Characterization of Dev-CD-23823 and Dev-CT57, new Autographivirinae bacteriophages infecting Cronobacter spp.

Cronobacter spp. are opportunistic pathogenic bacteria responsible for severe infections in neonates. Powdered infant formula has been confirmed to be the source of infection in some cases. Bacteriophages offer a safe means for eliminating this pathogen. In the present study, we characterized two closely related Cronobacter-specific bacteriophages of the proposed genus "GAP227virus". The phages Dev-CD-23823 and Dev-CT57 possessed broad host specificity, as they infected 88% and 80% of the Cronobacter strains tested. Genome sequence comparisons of phages Dev-CD-23823 and Dev-CT57 showed different levels of similarity to the prototype GAP227 phage. The Dev-CT57 phage was highly similar, whereas the Dev-CD-23823 phage showed only 75% sequence identity. A phylogenic tree based on the RNA polymerase (RNAP) gene from selected representatives of the subfamily Autographivirinae confirmed the grouping of Dev-CD-23823, Dev-CT57 and GAP227 in one cluster together with phages PP2, Phi80-18 and PhiR8-01. A common conserved motif was also detected in the RNAP promoters of these phages. The functional activity of these RNAP promoters was confirmed experimentally using a promoter probe vector, and a phage-specific signal was observed; however, some cross-specificity of Dev-CD-23823 and Dev-CT57 promoters was also detected. These results will contribute to our understanding of the biology and evolution of Autographivirinae phages.

Complete genome analysis of a novel phage GW1 lysing Cronobacter.

A newly identified lytic Cronobacter phage, GW1, was isolated from the Pearl River of Guangzhou, China. GW1 had a double-stranded DNA genome of 39,695 nucleotides with an average GC content of 53.18 %. Among the 49 open reading frames (ORFs) identified, genes for rRNA, tRNA, antibiotic resistance, and virulence factors were not found in the phage genome. The morphology, genomic features, and phylogenetic position of GW1 revealed that it represents a new species in the genus T7virus. This novel lytic Cronobacter phage may provide an alternative for phage therapy and biocontrol against Cronobacter.

Genome analysis of Cronobacter phage vB_CsaP_Ss1 reveals an endolysin with potential for biocontrol of Gram-negative bacterial pathogens.

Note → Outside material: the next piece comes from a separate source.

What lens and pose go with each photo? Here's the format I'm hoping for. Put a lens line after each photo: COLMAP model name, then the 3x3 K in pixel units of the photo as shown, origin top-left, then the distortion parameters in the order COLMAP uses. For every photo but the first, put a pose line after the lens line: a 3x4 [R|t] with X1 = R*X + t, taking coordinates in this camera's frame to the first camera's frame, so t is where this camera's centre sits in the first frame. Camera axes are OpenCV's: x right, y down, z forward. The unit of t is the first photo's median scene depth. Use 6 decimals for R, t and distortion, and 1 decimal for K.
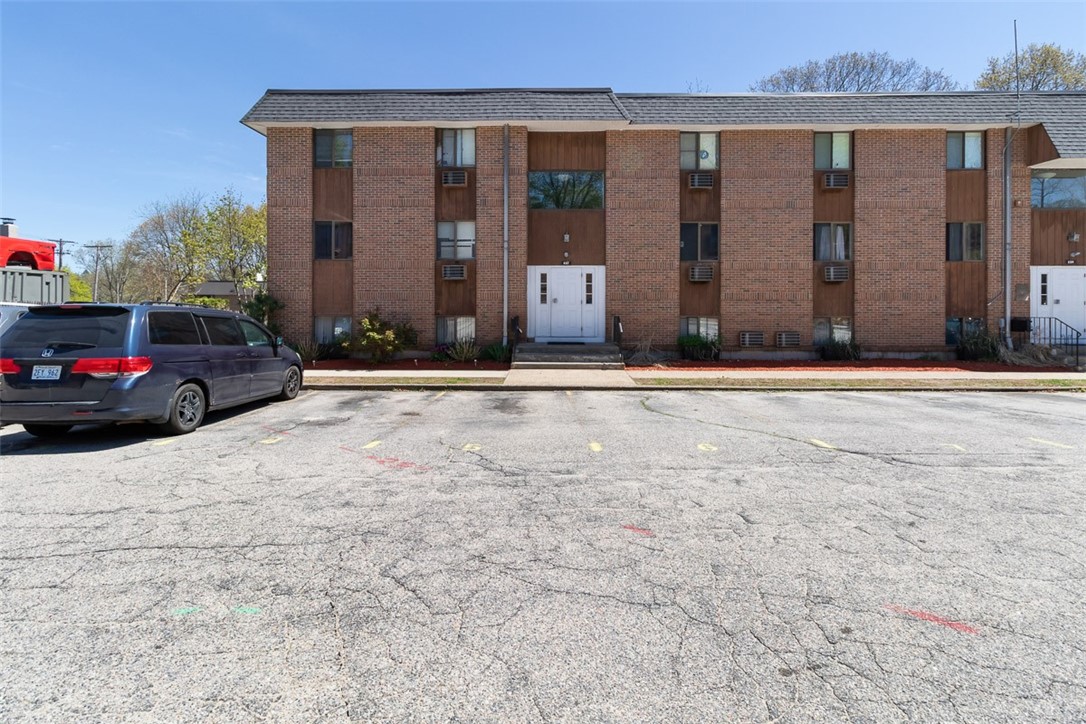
lens RADIAL K [[521.9, 0, 545.9], [0, 521.9, 305.0], [0, 0, 1]] dist [-0.000203, 0.000400]
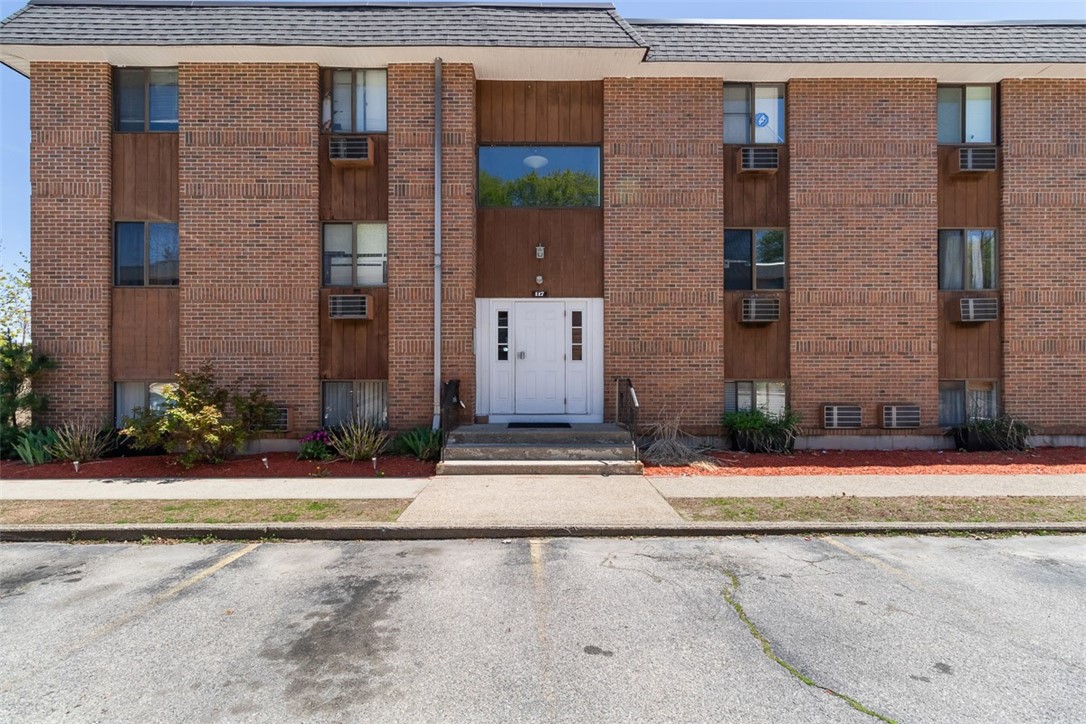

Bacteriophages and their derivatives are continuously gaining impetus as viable alternative therapeutic agents to control harmful multidrug-resistant bacterial pathogens, particularly in the food industry. The reduced efficacy of conventional antibiotics has resulted in a quest to find novel alternatives in the war against infectious disease. This study describes the full-genome sequence of Cronobacter phage vB_CsaP_Ss1, with subsequent cloning and expression of its endolysin, capable of hydrolysing Gram-negative peptidoglycan. Cronobacter phage vB_CsaP_Ss1 is composed of 42 205 bp of dsDNA with a G+C content of 46.1 mol%. A total of 57 ORFs were identified of which 18 could be assigned a putative function based on similarity to characterized proteins. The genome of Cronobacter phage vB_CsaP_Ss1 showed little similarity to any other bacteriophage genomes available in the database and thus was considered unique. In addition, functional analysis of the predicted endolysin (LysSs1) was also investigated. Zymographic experiments demonstrated the hydrolytic activity of LysSs1 against Gram-negative peptidoglycan, and this endolysin thus represents a novel candidate with potential for use against Gram-negative pathogens.

Characterization and genome sequence of Dev2, a new T7-like bacteriophage infecting Cronobacter turicensis.

Cronobacter spp. are opportunistic pathogenic bacteria that are responsible for severe infections in neonates. Powdered infant formula was confirmed to be the source in some cases. Bacteriophages offer a safe means for eliminating this pathogen. In the present study, we investigated the growth parameters and genome organization of a new bacteriophage, Dev2, isolated from sewage. The Dev2 phage contains DNA with a length of 39 kb and belongs to the T7 branch of the subfamily Autographivirinae, with the highest degree of identity to the phage K1F. The host specificity of Dev2 is limited to C. turicensis strains of the CT O:1 serotype. With a lower efficiency, this phage also infects some Salmonella and E. coli strains. The Dev2 phage can inactivate sensitive Cronobacter strains in reconstituted milk formula. The results obtained in this study are an important prerequisite for application of Dev2 in food control.